The Correct Option is A

Step 1: Condition for real and equal roots.
For a quadratic equation \( ax^2 + bx + c = 0 \), real and equal roots occur when the discriminant is zero: \[ \Delta = b^2 - 4ac = 0 \] Substituting \( a = 3 \), \( b = 2k + 1 \), and \( c = -5k \): \[ (2k + 1)^2 - 4(3)(-5k) = 0 \] Step 2: Solving for \( k \).

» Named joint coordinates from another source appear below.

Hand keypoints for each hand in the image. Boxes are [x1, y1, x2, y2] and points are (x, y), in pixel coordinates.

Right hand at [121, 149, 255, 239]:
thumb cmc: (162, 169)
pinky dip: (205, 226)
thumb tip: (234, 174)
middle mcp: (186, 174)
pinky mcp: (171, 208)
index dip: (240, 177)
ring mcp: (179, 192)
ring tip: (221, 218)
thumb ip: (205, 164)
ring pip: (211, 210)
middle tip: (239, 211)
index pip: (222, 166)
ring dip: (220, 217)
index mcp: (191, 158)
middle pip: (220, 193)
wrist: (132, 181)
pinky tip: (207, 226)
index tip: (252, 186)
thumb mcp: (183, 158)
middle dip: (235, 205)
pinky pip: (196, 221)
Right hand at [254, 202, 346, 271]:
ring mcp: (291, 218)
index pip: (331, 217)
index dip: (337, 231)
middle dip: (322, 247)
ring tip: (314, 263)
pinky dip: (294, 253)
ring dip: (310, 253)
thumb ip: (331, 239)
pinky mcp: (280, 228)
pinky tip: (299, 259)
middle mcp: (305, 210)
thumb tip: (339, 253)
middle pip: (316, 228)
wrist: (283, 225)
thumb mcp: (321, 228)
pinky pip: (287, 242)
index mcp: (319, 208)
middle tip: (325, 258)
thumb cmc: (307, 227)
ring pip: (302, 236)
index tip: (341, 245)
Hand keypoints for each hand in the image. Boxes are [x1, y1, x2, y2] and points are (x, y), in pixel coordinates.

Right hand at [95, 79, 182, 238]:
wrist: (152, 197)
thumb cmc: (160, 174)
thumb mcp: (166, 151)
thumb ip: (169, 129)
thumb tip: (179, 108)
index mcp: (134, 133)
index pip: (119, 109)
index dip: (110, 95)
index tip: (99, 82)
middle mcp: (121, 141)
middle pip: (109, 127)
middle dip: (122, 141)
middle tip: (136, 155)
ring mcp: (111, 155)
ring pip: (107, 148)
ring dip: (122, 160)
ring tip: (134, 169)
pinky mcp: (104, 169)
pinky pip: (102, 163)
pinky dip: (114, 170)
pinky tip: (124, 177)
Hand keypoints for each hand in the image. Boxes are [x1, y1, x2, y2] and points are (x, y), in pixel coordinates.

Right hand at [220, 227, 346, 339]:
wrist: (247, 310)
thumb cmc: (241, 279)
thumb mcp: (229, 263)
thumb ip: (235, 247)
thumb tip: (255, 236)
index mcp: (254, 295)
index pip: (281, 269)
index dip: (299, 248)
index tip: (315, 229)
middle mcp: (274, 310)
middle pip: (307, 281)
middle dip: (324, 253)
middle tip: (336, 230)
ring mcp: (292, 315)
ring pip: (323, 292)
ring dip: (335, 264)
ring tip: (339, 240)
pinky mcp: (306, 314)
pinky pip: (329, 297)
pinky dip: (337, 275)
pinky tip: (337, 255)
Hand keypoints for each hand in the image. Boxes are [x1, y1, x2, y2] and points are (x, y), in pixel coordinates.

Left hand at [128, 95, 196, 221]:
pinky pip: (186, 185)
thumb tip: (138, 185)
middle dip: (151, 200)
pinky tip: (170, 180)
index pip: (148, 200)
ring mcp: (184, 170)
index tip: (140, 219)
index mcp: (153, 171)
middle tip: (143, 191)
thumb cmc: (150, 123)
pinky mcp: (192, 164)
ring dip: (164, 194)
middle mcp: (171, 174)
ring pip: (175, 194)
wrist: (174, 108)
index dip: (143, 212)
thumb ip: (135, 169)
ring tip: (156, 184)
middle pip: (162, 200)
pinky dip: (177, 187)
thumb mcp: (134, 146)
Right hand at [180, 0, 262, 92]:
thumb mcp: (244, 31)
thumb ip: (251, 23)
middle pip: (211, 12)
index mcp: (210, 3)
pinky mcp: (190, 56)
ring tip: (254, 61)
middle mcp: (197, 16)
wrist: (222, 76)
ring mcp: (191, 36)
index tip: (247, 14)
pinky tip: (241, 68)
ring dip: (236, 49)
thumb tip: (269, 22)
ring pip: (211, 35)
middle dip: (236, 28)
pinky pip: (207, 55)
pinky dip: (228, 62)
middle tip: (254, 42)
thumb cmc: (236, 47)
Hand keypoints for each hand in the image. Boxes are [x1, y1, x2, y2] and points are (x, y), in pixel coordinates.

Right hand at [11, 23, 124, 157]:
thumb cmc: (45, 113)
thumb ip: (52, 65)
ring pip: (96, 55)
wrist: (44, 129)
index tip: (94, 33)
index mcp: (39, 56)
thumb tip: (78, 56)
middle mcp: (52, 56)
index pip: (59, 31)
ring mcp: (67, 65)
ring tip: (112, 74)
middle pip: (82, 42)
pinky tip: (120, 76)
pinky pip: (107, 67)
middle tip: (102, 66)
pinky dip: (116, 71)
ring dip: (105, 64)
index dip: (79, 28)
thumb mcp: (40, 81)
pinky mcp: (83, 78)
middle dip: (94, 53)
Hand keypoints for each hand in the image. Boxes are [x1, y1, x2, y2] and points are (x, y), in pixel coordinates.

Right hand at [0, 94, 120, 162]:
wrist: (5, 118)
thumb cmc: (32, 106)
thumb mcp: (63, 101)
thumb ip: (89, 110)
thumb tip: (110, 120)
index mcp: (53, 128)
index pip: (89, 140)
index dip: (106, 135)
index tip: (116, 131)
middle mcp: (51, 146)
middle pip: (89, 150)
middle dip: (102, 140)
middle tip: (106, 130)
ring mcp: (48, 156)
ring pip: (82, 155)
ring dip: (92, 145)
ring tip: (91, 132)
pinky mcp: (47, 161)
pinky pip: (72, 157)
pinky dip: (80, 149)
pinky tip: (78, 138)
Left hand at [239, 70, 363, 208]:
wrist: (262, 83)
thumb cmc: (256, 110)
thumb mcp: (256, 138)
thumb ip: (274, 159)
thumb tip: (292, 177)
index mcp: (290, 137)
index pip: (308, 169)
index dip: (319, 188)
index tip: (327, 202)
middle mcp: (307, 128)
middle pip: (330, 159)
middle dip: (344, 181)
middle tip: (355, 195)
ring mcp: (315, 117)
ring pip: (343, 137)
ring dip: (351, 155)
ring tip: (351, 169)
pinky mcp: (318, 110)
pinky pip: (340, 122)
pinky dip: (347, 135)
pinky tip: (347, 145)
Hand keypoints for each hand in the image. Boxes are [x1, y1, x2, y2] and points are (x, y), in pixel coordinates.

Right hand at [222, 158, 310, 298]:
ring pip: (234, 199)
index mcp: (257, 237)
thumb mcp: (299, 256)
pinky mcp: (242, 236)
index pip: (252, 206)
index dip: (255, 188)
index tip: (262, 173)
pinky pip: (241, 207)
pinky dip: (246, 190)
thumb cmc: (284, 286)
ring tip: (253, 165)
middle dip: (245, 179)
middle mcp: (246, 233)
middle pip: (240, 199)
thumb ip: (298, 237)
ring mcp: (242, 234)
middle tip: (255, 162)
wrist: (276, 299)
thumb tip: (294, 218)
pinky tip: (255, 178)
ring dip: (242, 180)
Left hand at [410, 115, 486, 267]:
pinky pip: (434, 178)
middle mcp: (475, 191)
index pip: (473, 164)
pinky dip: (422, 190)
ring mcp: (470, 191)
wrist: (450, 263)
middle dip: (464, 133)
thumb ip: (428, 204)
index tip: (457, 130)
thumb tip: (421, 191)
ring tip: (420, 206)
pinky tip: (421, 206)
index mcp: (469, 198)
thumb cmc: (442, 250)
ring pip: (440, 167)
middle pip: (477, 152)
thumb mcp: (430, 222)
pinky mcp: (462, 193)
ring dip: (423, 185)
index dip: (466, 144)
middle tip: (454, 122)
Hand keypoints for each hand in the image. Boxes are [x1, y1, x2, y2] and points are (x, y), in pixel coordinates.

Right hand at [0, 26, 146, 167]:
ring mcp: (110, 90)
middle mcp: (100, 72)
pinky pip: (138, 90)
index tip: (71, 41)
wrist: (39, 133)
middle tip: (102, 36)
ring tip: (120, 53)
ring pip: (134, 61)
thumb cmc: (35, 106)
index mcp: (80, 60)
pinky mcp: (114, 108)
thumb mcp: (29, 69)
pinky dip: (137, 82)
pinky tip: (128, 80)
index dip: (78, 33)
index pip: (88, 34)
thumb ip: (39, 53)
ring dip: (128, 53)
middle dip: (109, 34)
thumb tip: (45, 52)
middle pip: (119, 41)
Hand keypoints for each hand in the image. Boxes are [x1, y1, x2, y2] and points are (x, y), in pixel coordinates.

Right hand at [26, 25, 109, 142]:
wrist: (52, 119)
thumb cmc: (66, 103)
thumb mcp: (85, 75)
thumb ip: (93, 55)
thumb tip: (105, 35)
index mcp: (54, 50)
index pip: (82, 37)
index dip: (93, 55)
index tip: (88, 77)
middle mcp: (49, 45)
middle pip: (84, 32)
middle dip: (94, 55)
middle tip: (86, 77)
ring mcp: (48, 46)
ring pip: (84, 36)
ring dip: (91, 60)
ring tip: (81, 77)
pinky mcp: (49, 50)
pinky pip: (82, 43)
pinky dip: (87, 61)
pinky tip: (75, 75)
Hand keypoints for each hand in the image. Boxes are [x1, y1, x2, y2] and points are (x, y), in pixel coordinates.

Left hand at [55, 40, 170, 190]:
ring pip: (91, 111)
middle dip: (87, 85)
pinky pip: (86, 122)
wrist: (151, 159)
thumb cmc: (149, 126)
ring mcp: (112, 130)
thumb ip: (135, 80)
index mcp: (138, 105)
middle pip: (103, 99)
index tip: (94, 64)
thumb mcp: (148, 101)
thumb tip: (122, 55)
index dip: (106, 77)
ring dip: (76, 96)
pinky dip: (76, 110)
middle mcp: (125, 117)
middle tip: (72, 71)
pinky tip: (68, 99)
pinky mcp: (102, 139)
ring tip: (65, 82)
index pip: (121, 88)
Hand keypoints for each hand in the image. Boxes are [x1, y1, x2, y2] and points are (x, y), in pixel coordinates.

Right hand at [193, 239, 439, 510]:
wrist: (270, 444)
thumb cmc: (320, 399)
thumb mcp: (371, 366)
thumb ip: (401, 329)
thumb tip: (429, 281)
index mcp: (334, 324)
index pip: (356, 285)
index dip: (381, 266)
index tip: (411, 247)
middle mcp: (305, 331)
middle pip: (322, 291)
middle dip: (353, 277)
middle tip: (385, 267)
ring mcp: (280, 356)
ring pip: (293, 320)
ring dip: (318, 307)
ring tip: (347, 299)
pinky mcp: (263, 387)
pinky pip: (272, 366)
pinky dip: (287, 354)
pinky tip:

Expanding and simplifying: \[ 4k^2 + 4k + 1 + 60k = 0 \] \[ 4k^2 + 64k + 1 = 0 \] Solving for \( k \) using the quadratic formula: \[ k = \frac{-64 \pm \sqrt{4096 - 4}}{8} = \frac{-64 \pm \sqrt{255}}{8} \] \[ k = \frac{-16 \pm \sqrt{255}}{2} \] Since \( -\frac{1}{2}<k<0 \), we choose \( \frac{-16 + \sqrt{255}}{2} \).